Aliases for IFT140 Gene
External Ids for IFT140 Gene
Previous HGNC Symbols for IFT140 Gene
Previous GeneCards Identifiers for IFT140 Gene
This gene encodes one of the subunits of the intraflagellar transport (IFT) complex A. Intraflagellar transport is involved in the genesis, resorption and signaling of primary cilia. The primary cilium is a microtubule-based sensory organelle at the surface of most quiescent mammalian cells, that receives signals from its environment, such as the flow of fluid, light or odors, and transduces those signals to the nucleus. Loss of the corresponding protein in mouse results in renal cystic disease. [provided by RefSeq, Jun 2012]
GeneCards Summary for IFT140 Gene
IFT140 (Intraflagellar Transport 140) is a Protein Coding gene. Diseases associated with IFT140 include Short-Rib Thoracic Dysplasia 9 With Or Without Polydactyly and Retinitis Pigmentosa 80. Among its related pathways are Intraflagellar transport and Signaling by Hedgehog. Gene Ontology (GO) annotations related to this gene include binding.
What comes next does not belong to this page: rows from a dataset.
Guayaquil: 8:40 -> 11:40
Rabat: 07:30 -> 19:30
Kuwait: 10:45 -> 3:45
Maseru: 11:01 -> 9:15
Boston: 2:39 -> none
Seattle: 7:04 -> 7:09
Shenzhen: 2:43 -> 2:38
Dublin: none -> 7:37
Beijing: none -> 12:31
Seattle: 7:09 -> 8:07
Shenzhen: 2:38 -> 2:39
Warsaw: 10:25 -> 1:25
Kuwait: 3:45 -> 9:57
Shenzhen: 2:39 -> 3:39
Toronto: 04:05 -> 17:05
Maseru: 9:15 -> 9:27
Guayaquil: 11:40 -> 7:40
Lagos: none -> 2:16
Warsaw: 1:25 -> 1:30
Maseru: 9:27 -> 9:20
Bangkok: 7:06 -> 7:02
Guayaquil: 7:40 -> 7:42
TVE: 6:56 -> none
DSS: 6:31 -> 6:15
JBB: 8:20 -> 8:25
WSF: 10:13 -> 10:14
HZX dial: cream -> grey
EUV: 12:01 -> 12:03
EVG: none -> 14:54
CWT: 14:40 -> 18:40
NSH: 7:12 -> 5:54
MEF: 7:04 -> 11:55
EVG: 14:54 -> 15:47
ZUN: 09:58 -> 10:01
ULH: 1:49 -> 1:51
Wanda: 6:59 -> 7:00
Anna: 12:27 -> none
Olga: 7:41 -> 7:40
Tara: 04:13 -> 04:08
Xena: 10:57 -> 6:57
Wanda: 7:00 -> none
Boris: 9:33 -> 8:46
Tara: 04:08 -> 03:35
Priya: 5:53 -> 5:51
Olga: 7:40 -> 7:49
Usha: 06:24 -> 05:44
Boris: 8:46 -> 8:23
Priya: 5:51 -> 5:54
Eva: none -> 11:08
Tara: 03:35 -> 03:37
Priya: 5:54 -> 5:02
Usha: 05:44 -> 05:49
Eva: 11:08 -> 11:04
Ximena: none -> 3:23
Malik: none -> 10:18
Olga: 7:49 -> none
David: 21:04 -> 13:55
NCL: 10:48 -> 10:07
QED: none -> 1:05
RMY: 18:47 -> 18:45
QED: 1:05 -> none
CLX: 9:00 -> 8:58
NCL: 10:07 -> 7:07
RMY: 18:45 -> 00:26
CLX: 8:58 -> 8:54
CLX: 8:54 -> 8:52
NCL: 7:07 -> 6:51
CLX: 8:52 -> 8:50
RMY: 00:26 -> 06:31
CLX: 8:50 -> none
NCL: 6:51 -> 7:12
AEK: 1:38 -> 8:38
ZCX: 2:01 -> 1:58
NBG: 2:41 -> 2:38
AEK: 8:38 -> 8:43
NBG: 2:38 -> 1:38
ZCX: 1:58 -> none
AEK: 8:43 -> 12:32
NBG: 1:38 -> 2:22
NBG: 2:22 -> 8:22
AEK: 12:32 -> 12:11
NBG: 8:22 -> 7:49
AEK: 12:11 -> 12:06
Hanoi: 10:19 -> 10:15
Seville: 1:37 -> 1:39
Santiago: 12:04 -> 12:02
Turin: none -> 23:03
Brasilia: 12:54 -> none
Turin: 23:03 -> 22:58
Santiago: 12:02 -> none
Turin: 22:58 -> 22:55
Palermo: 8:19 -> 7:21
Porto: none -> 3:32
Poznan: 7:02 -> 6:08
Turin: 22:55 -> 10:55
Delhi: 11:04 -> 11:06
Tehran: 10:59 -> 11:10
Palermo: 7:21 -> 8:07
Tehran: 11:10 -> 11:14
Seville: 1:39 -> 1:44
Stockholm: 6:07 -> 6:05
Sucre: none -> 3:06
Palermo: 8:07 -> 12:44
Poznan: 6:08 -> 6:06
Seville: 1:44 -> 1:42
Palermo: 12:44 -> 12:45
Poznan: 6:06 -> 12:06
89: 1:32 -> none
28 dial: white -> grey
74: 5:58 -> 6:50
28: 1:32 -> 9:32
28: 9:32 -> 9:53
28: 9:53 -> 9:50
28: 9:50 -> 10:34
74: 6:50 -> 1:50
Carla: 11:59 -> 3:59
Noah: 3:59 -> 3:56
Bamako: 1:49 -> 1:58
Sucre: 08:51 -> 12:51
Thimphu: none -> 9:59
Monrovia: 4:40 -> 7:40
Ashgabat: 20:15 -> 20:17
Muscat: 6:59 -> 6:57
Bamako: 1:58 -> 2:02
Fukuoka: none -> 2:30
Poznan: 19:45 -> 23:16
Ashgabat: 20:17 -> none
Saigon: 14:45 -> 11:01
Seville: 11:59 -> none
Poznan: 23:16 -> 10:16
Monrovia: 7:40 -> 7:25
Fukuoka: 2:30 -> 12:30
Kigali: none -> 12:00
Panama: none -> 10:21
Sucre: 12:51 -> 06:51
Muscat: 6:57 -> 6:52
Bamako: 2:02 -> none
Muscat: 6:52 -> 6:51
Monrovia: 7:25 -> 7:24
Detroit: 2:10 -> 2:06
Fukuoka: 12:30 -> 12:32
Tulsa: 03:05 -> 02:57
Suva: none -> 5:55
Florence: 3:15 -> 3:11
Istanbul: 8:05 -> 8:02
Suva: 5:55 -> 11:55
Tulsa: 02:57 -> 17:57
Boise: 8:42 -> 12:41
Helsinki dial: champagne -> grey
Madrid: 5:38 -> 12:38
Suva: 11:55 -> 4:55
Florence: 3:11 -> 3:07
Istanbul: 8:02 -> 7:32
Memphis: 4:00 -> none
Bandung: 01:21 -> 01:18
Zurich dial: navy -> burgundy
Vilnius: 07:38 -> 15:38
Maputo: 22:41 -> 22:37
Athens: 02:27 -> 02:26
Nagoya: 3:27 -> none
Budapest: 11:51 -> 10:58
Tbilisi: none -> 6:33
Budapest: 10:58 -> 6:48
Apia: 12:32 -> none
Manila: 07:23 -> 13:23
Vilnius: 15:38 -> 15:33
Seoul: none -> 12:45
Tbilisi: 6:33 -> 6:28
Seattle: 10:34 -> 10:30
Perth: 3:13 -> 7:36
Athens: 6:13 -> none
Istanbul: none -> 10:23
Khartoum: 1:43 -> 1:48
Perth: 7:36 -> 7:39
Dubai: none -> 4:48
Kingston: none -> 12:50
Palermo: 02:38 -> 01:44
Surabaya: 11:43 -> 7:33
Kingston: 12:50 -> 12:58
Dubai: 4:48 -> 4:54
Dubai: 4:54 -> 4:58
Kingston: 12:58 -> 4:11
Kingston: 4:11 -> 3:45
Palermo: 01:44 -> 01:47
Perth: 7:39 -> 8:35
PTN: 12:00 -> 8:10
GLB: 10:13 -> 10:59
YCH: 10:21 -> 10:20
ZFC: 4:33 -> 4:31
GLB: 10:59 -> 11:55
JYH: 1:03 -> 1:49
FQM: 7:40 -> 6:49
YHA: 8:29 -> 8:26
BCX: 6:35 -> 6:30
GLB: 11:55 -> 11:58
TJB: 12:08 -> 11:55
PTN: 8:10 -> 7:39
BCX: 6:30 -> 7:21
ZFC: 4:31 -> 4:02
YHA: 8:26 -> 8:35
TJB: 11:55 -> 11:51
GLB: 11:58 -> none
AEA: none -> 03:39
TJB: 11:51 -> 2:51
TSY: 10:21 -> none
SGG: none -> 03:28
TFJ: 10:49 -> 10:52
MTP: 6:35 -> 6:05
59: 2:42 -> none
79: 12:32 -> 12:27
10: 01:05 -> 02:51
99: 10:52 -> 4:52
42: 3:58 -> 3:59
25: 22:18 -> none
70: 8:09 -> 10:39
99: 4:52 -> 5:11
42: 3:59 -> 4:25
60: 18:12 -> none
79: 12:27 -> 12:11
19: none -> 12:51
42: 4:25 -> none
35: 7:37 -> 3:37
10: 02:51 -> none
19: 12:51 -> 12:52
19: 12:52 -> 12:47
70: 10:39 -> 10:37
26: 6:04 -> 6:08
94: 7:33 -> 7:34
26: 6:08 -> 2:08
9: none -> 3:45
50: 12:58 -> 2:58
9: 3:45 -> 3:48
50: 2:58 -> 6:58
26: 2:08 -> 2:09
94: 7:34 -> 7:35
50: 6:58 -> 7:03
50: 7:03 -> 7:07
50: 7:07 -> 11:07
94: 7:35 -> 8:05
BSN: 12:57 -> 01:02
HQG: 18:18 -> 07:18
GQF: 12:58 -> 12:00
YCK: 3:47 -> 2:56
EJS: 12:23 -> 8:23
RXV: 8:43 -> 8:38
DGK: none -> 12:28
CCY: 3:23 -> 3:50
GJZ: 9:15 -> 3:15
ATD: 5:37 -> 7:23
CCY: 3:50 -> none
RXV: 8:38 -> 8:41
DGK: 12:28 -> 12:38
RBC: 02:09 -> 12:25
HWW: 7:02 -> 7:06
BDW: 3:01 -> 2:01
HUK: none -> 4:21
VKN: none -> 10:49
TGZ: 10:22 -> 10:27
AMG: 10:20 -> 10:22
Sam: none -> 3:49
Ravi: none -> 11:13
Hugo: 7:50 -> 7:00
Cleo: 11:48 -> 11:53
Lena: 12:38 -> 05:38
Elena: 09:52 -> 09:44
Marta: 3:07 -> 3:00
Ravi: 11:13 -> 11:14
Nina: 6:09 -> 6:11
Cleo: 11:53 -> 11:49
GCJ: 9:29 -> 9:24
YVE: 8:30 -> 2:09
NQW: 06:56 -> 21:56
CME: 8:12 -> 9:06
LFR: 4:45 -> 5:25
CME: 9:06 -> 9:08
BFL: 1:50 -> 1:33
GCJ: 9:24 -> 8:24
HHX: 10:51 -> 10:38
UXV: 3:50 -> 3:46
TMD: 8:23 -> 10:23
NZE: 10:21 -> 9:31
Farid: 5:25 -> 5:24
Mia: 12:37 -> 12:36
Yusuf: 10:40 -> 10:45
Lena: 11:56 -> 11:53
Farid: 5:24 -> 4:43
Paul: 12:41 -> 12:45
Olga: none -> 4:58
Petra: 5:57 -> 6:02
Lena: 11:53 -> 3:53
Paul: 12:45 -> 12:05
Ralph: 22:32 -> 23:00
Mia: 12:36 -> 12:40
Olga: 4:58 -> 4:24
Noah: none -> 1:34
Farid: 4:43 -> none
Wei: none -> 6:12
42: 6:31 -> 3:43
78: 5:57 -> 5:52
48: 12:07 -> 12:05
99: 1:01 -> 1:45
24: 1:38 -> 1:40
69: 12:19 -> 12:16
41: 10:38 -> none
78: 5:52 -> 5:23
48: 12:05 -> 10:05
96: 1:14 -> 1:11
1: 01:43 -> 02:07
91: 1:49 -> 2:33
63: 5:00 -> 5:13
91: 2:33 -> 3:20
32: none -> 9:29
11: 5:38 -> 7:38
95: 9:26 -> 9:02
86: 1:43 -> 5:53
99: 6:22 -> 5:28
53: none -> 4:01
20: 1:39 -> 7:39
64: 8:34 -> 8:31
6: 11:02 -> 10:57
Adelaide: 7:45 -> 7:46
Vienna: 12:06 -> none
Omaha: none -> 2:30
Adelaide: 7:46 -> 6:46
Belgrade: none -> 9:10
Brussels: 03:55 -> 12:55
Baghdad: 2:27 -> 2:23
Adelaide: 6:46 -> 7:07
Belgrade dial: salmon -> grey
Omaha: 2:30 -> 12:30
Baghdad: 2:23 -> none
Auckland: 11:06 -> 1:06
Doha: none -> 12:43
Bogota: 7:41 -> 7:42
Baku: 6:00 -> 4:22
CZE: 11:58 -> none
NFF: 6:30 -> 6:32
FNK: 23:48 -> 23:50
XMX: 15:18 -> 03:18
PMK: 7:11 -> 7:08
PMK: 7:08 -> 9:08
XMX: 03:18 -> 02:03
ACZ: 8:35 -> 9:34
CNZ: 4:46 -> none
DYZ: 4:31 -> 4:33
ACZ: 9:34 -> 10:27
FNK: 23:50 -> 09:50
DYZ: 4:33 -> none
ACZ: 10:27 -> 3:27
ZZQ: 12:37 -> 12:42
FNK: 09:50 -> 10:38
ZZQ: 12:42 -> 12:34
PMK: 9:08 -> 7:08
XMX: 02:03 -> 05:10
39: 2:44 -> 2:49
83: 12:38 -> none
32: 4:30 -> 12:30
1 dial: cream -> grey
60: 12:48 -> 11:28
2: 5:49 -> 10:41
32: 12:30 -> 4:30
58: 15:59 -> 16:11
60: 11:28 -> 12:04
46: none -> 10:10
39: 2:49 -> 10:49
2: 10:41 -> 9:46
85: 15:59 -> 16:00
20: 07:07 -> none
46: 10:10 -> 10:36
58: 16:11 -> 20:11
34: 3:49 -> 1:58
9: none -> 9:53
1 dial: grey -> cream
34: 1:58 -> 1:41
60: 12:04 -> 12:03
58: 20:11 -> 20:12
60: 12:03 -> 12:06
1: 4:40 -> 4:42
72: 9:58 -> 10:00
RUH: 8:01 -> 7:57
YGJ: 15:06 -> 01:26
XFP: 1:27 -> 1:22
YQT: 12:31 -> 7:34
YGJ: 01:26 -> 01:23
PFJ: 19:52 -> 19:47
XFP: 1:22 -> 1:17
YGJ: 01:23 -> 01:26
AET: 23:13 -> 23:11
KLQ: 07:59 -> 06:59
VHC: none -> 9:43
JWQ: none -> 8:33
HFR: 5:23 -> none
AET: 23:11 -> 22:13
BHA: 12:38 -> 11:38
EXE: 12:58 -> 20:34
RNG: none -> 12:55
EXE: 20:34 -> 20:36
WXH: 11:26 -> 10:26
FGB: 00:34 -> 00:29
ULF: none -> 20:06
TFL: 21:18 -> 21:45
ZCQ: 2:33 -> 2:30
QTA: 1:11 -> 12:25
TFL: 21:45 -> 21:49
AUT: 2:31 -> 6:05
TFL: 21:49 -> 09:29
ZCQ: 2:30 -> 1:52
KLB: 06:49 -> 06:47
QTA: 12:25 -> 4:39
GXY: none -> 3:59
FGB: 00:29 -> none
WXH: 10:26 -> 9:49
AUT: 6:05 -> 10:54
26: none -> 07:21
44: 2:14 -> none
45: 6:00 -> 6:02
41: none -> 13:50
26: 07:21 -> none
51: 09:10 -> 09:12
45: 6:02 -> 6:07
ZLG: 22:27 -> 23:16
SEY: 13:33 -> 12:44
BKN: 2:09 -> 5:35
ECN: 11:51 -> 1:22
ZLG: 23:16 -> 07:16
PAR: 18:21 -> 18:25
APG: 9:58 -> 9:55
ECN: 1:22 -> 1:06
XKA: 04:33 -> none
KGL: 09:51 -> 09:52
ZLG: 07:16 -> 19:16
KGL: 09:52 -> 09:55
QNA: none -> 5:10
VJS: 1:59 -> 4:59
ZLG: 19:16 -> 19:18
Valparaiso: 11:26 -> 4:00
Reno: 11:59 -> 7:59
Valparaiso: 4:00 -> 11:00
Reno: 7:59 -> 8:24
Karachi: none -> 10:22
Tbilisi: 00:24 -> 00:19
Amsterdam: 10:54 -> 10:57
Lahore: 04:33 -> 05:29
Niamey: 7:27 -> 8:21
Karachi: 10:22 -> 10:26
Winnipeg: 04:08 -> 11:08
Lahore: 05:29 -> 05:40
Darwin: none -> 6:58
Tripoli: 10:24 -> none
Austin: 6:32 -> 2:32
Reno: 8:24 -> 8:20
An important paralog of this gene is IFT172.
UniProtKB/Swiss-Prot Summary for IFT140 Gene
Component of the IFT complex A (IFT-A), a complex required for retrograde ciliary transport and entry into cilia of G protein-coupled receptors (GPCRs) (PubMed:20889716, PubMed:22503633). Plays a pivotal role in proper development and function of ciliated cells through its role in ciliogenesis and/or cilium maintenance (PubMed:22503633). Required for the development and maintenance of the outer segments of rod and cone photoreceptor cells. Plays a role in maintenance and the delivery of opsin to the outer segment of photoreceptor cells (By similarity).